原文:
-*-*-

Convert cyl to factor (don’t need to change)

mtcars$cyl <- as.factor(mtcars$cyl)

Plot 1: add geom_point() to this command to create a scatter plot

ggplot(mtcars, aes(x = wt, y = mpg, col = cyl)) +
  geom_point()

Plot 2: include the lines of the linear models, per cyl

ggplot(mtcars, aes(x = wt, y = mpg, col = cyl)) +
  geom_point()+ 
  geom_smooth(method = "lm", se = FALSE)

Plot 3: include a lm for the entire dataset in its whole

ggplot(mtcars, aes(x = wt, y = mpg, col = cyl)) +
  geom_point() +
  geom_smooth(method = "lm", se = FALSE) +
  geom_smooth(aes(group = 1), method = "lm", se = FALSE, linetype = 2) 

###the group aesthetic will tell ggplot() to draw a single linear model through all the points. ###高下立判!!

比较两种作图的方法:

Option 1

ggplot(iris, aes(x = Sepal.Length, y = Sepal.Width)) +
  geom_point() +
  geom_point(aes(x = Petal.Length, y = Petal.Width), col = "red")

Option 2 这种方法更好,但是没有iris.wide这个数据,需要我们自己转换

ggplot(iris.wide, aes(x = Length, y = Width, col = Part)) + geom_point()

Tidy Data 介绍tidy data的重要性,为什么要这样做

生成iris.tidy

library(tidyverse)
iris.tidy <- iris %>% 
  gather(pm,Value,-Species) %>% 
  separate(pm,c("Part","Measure"),sep = "\\.") 

如果不能理解 %>% 符号,分步讲解结果

iris.tidy_g <- gather(iris,pm,Value,-Species)
iris.tidy <- separate(iris.tidy_g,pm,c("Part","Measure"),sep = "\\.")

生成iris.wide, head数据后发现有两列观察值,应该是spread的结果

我们尝试把iris.tidy spread一下(这里正好演示一下tidy包的使用)

iris.wide <- iris.tidy %>% spread(Measure, value) # 会报错的原因是行重复

下面是解决方案:

Add column with unique ids,在此head一下数据,

iris$Flower <- 1:nrow(iris)

先在宽转长,gather,在分列,长转宽,spread,最终筛选出需要的数据

iris.wide <- iris %>%
  gather(key, value, -Species, -Flower) %>%
  separate(key, c("Part","Measure"), "\\.") %>%
  spread(Measure, value) %>% 
  select(-Flower)

将iris还原成原来的数据,可选

iris.tidy_g <- gather(iris,pm,value,-Species,-Flower)
iris.tidy_s <- separate(iris.tidy_g,pm,c("Part","Measure"),sep = "\\.")
iris.tidy_sp <- spread(iris.tidy_s,Measure,value)
iris.wide <- select(iris.tidy_sp,-Flower)
iris <- select(iris,-Flower)

-*-*-

条目列表:
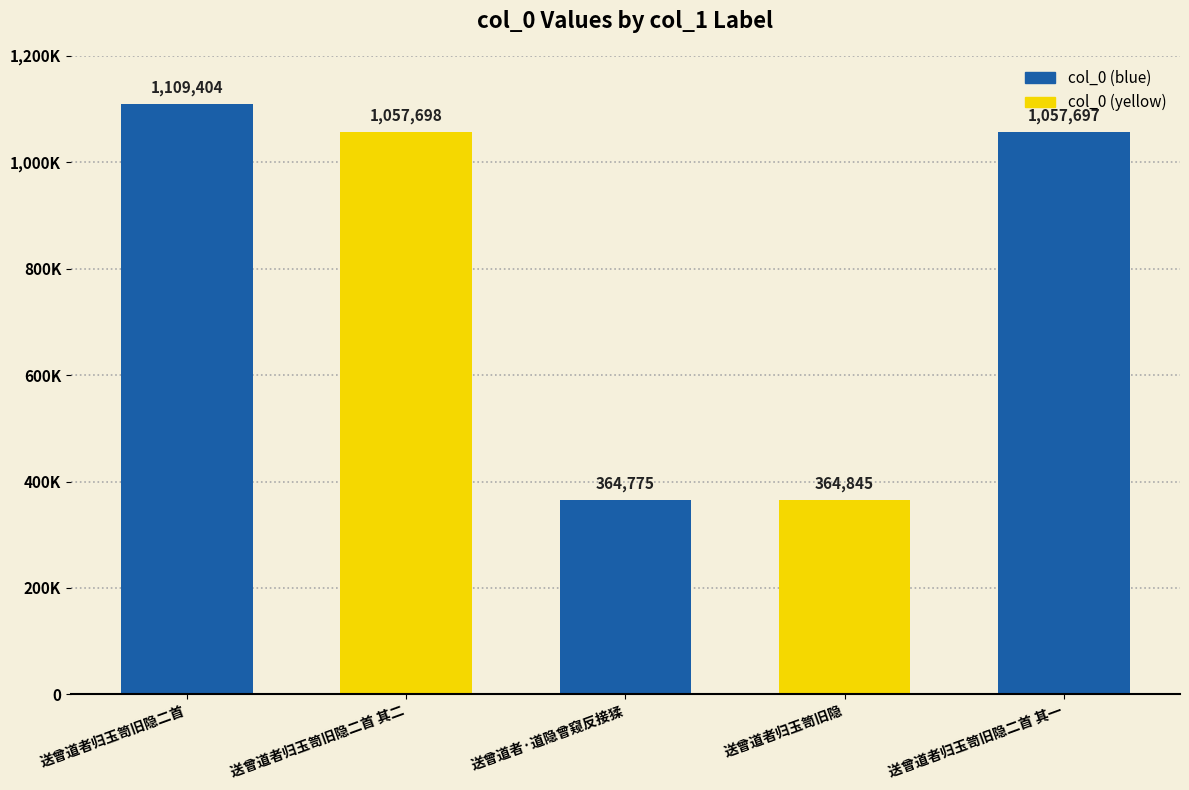

Approximately how many times larger is the value at 送曾道者归玉笥旧隐二首 compared to 送曾道者归玉笥旧隐二首 其二?

1.0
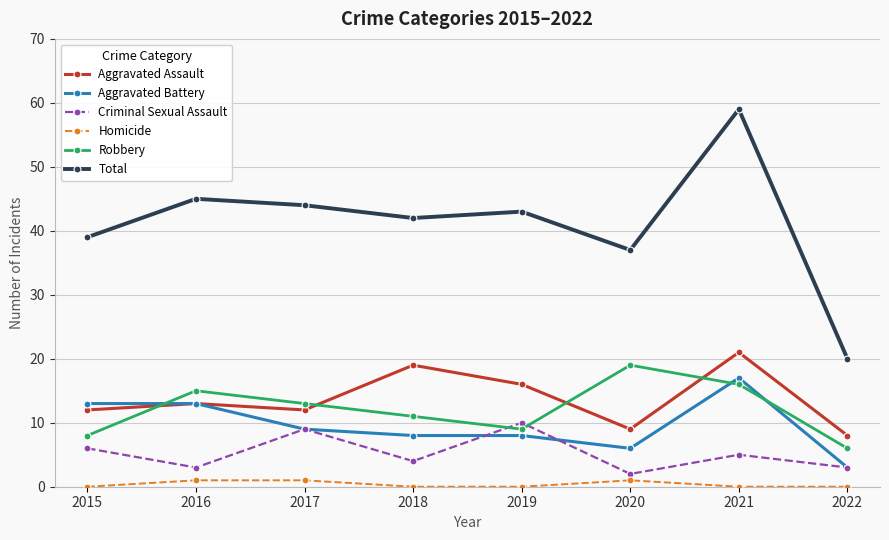

What is the difference between the second highest and second lowest values in the Homicide series?

1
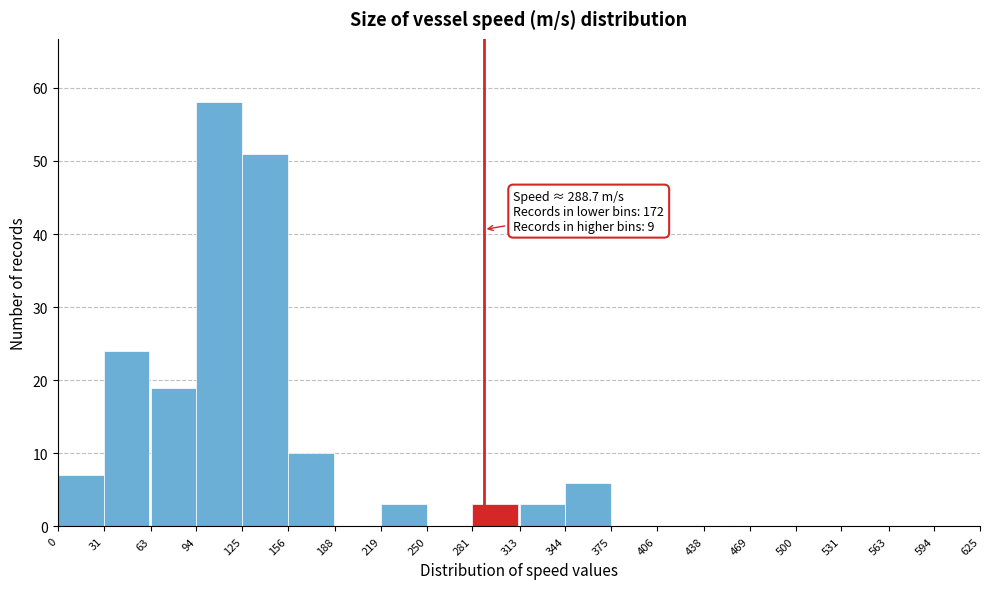

Which range on the x-axis has the tallest bar?

94 to 125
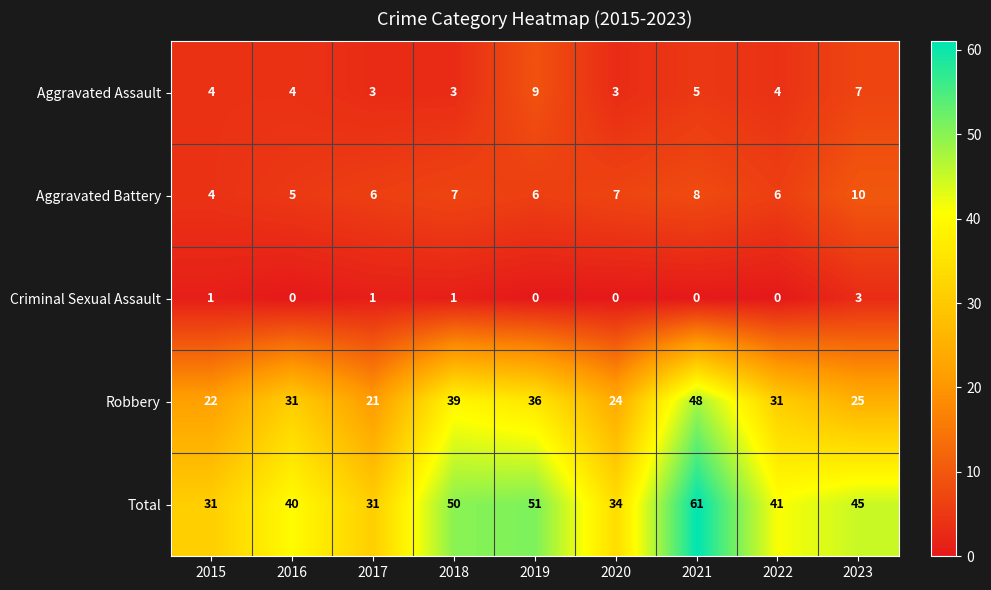

What is the difference between the Robbery values at 2015 and 2021?

26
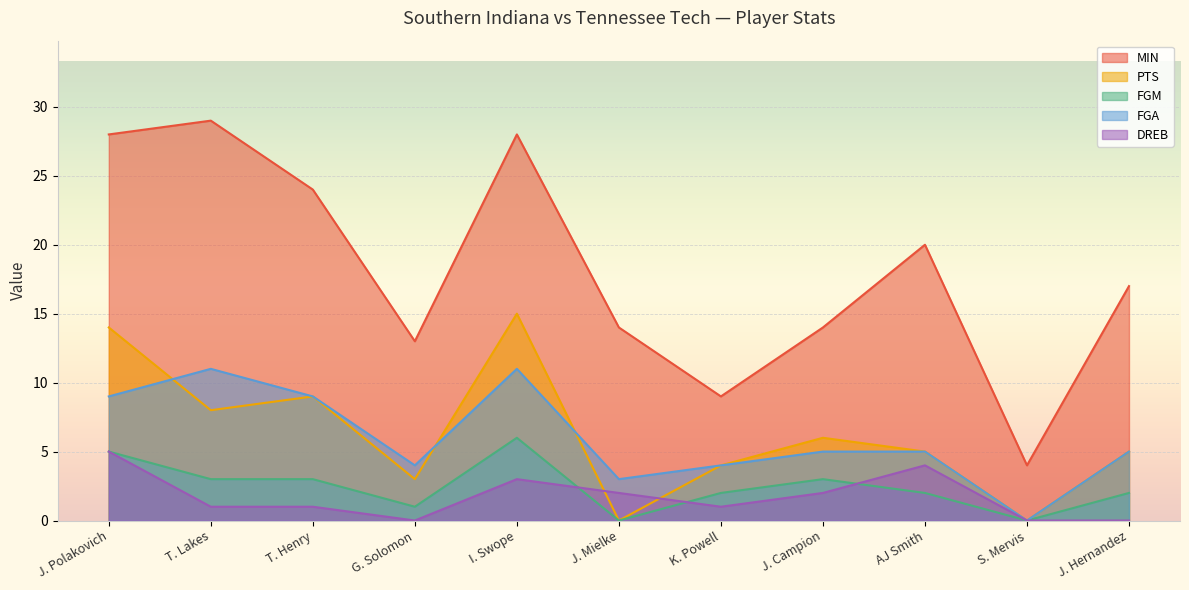

Which category has the highest value across all series?

T. Lakes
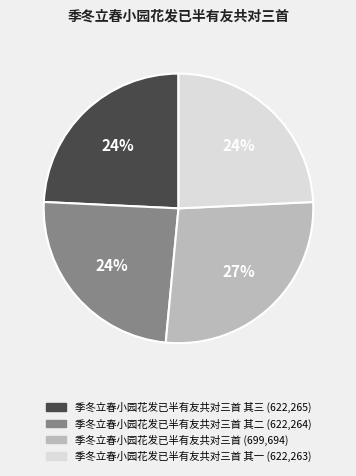

Does any single category account for the majority?

No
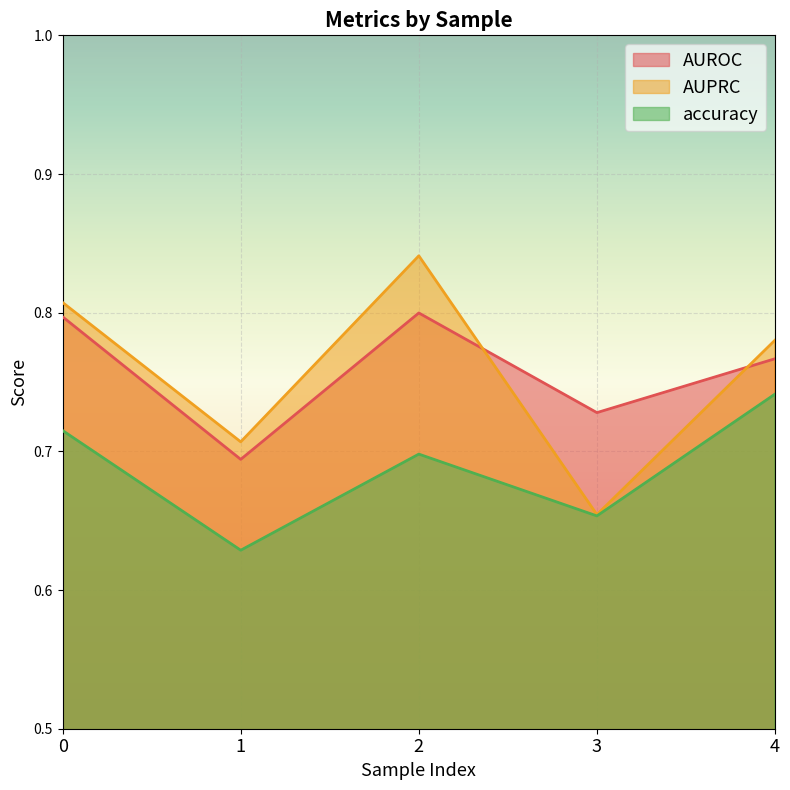

Rank the categories by AUROC value from highest to lowest.

2, 0, 4, 3, 1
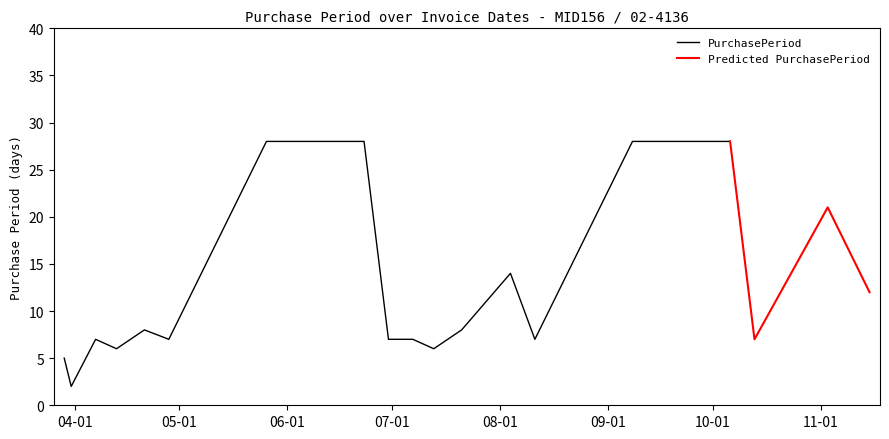

Reading left to right, list all the values displayed in this chart.

5	2	7	6	8	7	28	28	7	7	6	8	14	7	28	28	7	21	12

-*-*-

练习题:
**A)** 请把原文中从“iris.tidy_g <- gather(iris,pm,Value,-Species)”开始、到“iris$Flower <- 1:nrow(iris)”结束的这一段原样重抄一遍。
**B)** 请列出原文代码里在 aes() 中被指定给 x 或 y 的全部变量名,重复出现的只写一次。
上面列出的各行与原文没有关系。

参考答案:
**A)**
iris.tidy_g <- gather(iris,pm,Value,-Species)
iris.tidy <- separate(iris.tidy_g,pm,c("Part","Measure"),sep = "\\.")

生成iris.wide, head数据后发现有两列观察值,应该是spread的结果

我们尝试把iris.tidy spread一下(这里正好演示一下tidy包的使用)

iris.wide <- iris.tidy %>% spread(Measure, value) # 会报错的原因是行重复

下面是解决方案:

Add column with unique ids,在此head一下数据,

iris$Flower <- 1:nrow(iris)

**B)** wt、mpg、Sepal.Length、Sepal.Width、Petal.Length、Petal.Width、Length、Width